2.      Pendekatan Normatif Dalam Studi Islam dengan Studi Al-Qur’an
Metode yang dapat diambil dari studi Al-Qur’an yaitu metode penafsiran Al-Qur’an. Menurut hasil penelitian Quraish Shihab, bermacam-macam metodologi tafsir dan coraknya telah diperkenalkan dan diterapkan oleh paka-pakar Al-Qur’an.
Metode penafsiran Al-Qur’an tersebut secara garis besar dapat dibagi menjadi dua bagian yaitu:

1.         Tafsir Bil-Ma’tsur
Tafsir bil-ma’tsur ialah tafsir yang berdasarkan pada kutipan-kutipan yang shahih menurut urutan yang telah disebutkan di muka dalam syarat-syarat mufasir. Yaitu menafsirkan Qur’an dengan Qur’an, dengan sunnah karena ia berfungsi menjelaskan Kitabullah.[3]
2.         Tafsir Bil-Ra’yu
Tafsir bil-ra’yu ialah tafsir yang di dalam menjelaskan maknanya para mufasir hanya berpegang pada pemahaman sendiri dan penyimpulan (istinbat) yang didasarkan pada ra’yu semata. Ra’yu semata yang tidak disertai bukti-bukti akan membawa penyimpangan terhadap Kitabullah.[4]
Al-Farmawi membagi metode tafsir yang bercorak penalaran ini kepada empat macam metode, yaitu :
a.       Metode Tahlily
Metode tahlily yaitu metode tafsir yang mufassirnya berusaha menjelaskan kandungan ayat-ayat al-Qur’an dari berbagai seginya dengan memperhatikan runtutan ayat-ayat al-Qur’an sebagaimana tercantum di dalam mushaf. Dalam hubungan ini mufassir mulai dari ayat ke ayat berikutnya, atau dari surat ke surat berikutnya dengan mengikuti urutan ayat atau surat sesuai dengan yang termaktub di dalam mushaf. Segala segi yang dianggap perlu oleh seorang mufassir tahlily diuraikan. Yaitu bermula dari kosa kata, asbabun nuzul, munasabat, dan lain-lain.
b.      Metode Ijmali
Metode ijmali yaitu metode yang menafsirkan ayat-ayat al-Qur’an dengan menunjukkan kandungan makna yang terdapat pada suatu ayat secara global. Dengan metode ini seorang mufassir cukup dengan menjelaskan kandungan yang terkandung dalam ayat tersebut secara garis besar saja.

c.       Metode Muqarin
Metode muqarin dilakukan dengan cara membandingkan ayat Al-Qur’an yang satu dengan yang  lainnya. Penafsiran ini dapat dilakukan sebagai berikut :
1)      Menginventarisasi ayat-ayat yang mempunyai kesamaan dan kemiripan redaksi
2)      Meneliti kasus yang berkaitan dengan ayat-ayat tersebut
3)      Mengadakan penafsiran
d.   Metode Maudlu’iy
Metode ini berupaya menghimpun ayat-ayat al-Qur’an dari berbagai surat yang berkaitan dengan persoalan atau topik yang ditetapkan sebelumnya.
            Dengan mengetahui berbagai corak penafsiran al-Qur’an seperti di atas, maka kita akan mengetahui isi kandungan al-Qur’an, memahami makna-maknanya,  dan mengaplikasikan ajaran al-Qur’an dengan kehidupan sehari-hari.
            Adapun tafsir yang harus diikuti dan dipedomani ialah tafsir ma’tsur. Karena ia adalah jalan pengetahuan yang benar dan merupakan jalan paling aman untuk menjaga diri dari tergelincir dari kesesatan dalam memahami Kitabullah.

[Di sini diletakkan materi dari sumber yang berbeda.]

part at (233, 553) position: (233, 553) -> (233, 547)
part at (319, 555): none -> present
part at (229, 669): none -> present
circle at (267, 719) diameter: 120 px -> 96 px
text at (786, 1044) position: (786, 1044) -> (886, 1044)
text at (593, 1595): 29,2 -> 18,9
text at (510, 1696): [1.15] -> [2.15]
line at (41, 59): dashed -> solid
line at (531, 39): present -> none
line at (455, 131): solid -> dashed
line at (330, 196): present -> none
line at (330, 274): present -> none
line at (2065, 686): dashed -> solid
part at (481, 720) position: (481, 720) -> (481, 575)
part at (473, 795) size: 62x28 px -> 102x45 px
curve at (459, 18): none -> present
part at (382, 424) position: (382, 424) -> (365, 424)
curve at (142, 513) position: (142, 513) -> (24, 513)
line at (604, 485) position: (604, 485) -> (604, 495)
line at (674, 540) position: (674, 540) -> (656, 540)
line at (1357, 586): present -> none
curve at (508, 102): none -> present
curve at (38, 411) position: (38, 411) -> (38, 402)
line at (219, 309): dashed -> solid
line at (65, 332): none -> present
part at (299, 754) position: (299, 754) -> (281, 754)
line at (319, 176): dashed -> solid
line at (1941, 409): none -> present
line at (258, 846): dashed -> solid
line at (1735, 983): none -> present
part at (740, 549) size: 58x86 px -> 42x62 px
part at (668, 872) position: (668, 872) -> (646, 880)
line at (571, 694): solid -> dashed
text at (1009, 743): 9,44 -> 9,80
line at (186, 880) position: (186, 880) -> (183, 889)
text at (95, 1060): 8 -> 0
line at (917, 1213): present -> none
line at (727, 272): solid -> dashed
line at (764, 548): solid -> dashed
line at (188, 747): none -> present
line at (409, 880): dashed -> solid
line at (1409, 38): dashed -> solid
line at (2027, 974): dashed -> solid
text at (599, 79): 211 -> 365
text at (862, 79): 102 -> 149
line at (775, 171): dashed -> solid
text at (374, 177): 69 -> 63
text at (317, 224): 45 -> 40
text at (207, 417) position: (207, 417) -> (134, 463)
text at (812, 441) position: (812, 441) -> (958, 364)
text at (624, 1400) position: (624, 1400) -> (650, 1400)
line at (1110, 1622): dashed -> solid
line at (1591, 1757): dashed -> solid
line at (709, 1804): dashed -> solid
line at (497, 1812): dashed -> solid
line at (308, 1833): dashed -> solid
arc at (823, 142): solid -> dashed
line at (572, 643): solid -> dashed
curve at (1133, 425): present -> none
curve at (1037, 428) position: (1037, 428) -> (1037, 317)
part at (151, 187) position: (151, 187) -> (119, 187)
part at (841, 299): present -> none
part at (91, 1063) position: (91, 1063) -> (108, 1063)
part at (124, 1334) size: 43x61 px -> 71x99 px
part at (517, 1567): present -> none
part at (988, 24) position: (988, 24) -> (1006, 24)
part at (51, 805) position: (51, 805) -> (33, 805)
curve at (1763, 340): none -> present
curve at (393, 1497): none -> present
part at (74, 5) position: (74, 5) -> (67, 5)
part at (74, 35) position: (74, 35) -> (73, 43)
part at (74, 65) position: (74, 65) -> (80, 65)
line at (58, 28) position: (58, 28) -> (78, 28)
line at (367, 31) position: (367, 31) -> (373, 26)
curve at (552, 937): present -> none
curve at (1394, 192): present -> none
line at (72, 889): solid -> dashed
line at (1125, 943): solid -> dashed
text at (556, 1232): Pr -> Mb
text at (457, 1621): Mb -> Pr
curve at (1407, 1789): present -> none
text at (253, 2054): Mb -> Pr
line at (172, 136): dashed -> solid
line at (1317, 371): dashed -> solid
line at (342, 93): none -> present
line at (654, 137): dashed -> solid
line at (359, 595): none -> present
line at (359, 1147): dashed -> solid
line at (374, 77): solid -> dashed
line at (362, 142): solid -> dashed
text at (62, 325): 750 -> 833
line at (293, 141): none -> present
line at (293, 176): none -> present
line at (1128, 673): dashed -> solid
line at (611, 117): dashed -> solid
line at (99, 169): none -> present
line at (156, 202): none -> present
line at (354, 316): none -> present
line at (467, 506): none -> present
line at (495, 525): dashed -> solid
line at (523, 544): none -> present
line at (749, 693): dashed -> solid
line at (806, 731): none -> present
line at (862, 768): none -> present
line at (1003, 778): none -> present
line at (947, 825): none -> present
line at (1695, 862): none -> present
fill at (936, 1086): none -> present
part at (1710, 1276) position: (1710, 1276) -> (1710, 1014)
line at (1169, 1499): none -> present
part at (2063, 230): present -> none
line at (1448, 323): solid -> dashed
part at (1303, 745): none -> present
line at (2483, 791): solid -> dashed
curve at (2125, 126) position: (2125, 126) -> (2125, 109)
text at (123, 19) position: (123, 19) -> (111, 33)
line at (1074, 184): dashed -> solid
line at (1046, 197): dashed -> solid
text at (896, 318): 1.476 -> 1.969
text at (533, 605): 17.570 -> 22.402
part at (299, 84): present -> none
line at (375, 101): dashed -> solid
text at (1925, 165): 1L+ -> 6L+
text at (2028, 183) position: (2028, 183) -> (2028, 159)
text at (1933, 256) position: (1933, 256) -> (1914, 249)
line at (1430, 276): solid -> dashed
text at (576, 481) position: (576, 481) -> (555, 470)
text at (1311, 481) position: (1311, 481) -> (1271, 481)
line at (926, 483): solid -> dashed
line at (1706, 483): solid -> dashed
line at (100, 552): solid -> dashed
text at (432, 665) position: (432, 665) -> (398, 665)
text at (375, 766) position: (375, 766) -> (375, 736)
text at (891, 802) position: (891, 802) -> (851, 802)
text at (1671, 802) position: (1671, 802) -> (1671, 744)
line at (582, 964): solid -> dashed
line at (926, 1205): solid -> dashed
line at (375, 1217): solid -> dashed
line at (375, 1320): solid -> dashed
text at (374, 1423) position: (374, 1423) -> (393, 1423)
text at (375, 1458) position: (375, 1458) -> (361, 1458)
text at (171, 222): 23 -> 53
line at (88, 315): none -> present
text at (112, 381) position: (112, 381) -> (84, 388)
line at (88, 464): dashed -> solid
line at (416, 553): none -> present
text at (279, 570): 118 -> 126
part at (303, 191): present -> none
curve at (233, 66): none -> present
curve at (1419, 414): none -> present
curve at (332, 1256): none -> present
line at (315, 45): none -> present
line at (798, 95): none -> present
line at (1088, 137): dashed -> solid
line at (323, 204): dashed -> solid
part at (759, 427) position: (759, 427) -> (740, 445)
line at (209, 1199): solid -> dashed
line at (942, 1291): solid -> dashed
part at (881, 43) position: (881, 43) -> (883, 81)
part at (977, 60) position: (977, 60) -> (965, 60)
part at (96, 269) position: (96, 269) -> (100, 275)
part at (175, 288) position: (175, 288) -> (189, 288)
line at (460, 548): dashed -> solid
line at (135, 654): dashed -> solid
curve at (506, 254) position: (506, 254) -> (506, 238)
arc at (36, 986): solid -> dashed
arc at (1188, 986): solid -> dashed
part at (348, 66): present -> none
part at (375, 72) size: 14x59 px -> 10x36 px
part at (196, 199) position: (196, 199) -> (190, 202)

3.      Pendekatan Normatif Dalam Studi Islam dengan Studi Hadits
A.        Pengertian Takhrijul Hadits
            Takhrij Hadits adalah bentuk masdar dari fiil madhi yang secara bahasa berarti mengeluarkan sesuatu dari tempat. Sedangkan Takhrij menurut ahli hadits memliki tiga macam pengertian, yaitu :
1.             Usaha mencari sanad hadits yang terdapat dalam kitab hadits karya orang lain, yang tidak sama dengan sanad yang terdapat dalam kitab tersebut.
2.             Suatu keterangan bahwa hadits yang dinukilkan ke dalam kitab susunannya itu terdapat dalam kitab lain yang telah disebutkan nama penyusunannya.
3.             Suatu usaha mencari derajat, sanad, dan rawi hadits yang tidak diterangkan oleh penyusun atau pengarang suatu kitab.[5]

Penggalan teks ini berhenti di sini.